[Information]

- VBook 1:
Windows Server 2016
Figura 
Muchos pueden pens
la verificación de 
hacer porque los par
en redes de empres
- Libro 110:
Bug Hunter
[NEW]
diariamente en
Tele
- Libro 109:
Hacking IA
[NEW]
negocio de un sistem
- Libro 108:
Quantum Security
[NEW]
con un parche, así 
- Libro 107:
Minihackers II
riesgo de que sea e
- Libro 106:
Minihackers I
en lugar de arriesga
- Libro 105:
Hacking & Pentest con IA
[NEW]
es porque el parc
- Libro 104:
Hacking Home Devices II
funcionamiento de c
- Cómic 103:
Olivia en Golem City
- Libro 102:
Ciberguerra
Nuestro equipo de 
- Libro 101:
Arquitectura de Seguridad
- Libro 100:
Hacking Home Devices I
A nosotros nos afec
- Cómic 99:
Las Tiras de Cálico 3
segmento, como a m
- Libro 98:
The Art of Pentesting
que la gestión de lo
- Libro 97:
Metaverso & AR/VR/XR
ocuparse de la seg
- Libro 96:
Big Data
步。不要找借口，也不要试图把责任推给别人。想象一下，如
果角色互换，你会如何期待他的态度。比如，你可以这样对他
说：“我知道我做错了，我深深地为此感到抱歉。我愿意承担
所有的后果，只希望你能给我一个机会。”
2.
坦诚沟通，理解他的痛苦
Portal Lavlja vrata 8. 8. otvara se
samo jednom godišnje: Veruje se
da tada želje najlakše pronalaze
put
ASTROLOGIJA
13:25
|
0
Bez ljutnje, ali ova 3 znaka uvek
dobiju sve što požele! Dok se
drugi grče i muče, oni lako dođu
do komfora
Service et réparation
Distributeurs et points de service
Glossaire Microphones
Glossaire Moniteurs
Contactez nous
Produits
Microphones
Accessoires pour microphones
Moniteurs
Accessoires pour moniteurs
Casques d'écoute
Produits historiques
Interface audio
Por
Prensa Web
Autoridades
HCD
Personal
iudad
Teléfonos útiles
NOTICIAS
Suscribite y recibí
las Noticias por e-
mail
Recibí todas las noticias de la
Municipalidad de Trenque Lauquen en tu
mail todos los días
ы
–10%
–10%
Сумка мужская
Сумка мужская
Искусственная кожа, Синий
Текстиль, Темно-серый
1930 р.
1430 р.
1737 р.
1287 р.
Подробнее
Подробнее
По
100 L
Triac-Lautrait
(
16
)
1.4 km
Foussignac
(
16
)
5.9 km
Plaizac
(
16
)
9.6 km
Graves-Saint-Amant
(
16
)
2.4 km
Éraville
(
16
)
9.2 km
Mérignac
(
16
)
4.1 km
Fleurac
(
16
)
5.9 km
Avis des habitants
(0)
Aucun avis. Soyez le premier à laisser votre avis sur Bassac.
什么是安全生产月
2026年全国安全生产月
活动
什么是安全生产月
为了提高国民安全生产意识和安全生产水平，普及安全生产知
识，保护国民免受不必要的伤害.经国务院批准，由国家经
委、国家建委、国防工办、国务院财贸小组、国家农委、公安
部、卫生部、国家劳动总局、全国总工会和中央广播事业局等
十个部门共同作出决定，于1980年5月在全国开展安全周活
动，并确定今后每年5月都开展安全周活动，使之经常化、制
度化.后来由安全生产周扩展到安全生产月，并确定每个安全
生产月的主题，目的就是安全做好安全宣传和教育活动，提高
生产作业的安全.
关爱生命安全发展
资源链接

[/Information]

* Aim of the exercise: Would you return every line of the data above exactly?

* Result for this exercise:
- VBook 1:
Windows Server 2016
Figura 
Muchos pueden pens
la verificación de 
hacer porque los par
en redes de empres
- Libro 110:
Bug Hunter
[NEW]
diariamente en
Tele
- Libro 109:
Hacking IA
[NEW]
negocio de un sistem
- Libro 108:
Quantum Security
[NEW]
con un parche, así 
- Libro 107:
Minihackers II
riesgo de que sea e
- Libro 106:
Minihackers I
en lugar de arriesga
- Libro 105:
Hacking & Pentest con IA
[NEW]
es porque el parc
- Libro 104:
Hacking Home Devices II
funcionamiento de c
- Cómic 103:
Olivia en Golem City
- Libro 102:
Ciberguerra
Nuestro equipo de 
- Libro 101:
Arquitectura de Seguridad
- Libro 100:
Hacking Home Devices I
A nosotros nos afec
- Cómic 99:
Las Tiras de Cálico 3
segmento, como a m
- Libro 98:
The Art of Pentesting
que la gestión de lo
- Libro 97:
Metaverso & AR/VR/XR
ocuparse de la seg
- Libro 96:
Big Data
步。不要找借口，也不要试图把责任推给别人。想象一下，如
果角色互换，你会如何期待他的态度。比如，你可以这样对他
说：“我知道我做错了，我深深地为此感到抱歉。我愿意承担
所有的后果，只希望你能给我一个机会。”
2.
坦诚沟通，理解他的痛苦
Portal Lavlja vrata 8. 8. otvara se
samo jednom godišnje: Veruje se
da tada želje najlakše pronalaze
put
ASTROLOGIJA
13:25
|
0
Bez ljutnje, ali ova 3 znaka uvek
dobiju sve što požele! Dok se
drugi grče i muče, oni lako dođu
do komfora
Service et réparation
Distributeurs et points de service
Glossaire Microphones
Glossaire Moniteurs
Contactez nous
Produits
Microphones
Accessoires pour microphones
Moniteurs
Accessoires pour moniteurs
Casques d'écoute
Produits historiques
Interface audio
Por
Prensa Web
Autoridades
HCD
Personal
iudad
Teléfonos útiles
NOTICIAS
Suscribite y recibí
las Noticias por e-
mail
Recibí todas las noticias de la
Municipalidad de Trenque Lauquen en tu
mail todos los días
ы
–10%
–10%
Сумка мужская
Сумка мужская
Искусственная кожа, Синий
Текстиль, Темно-серый
1930 р.
1430 р.
1737 р.
1287 р.
Подробнее
Подробнее
По
100 L
Triac-Lautrait
(
16
)
1.4 km
Foussignac
(
16
)
5.9 km
Plaizac
(
16
)
9.6 km
Graves-Saint-Amant
(
16
)
2.4 km
Éraville
(
16
)
9.2 km
Mérignac
(
16
)
4.1 km
Fleurac
(
16
)
5.9 km
Avis des habitants
(0)
Aucun avis. Soyez le premier à laisser votre avis sur Bassac.
什么是安全生产月
2026年全国安全生产月
活动
什么是安全生产月
为了提高国民安全生产意识和安全生产水平，普及安全生产知
识，保护国民免受不必要的伤害.经国务院批准，由国家经
委、国家建委、国防工办、国务院财贸小组、国家农委、公安
部、卫生部、国家劳动总局、全国总工会和中央广播事业局等
十个部门共同作出决定，于1980年5月在全国开展安全周活
动，并确定今后每年5月都开展安全周活动，使之经常化、制
度化.后来由安全生产周扩展到安全生产月，并确定每个安全
生产月的主题，目的就是安全做好安全宣传和教育活动，提高
生产作业的安全.
关爱生命安全发展
资源链接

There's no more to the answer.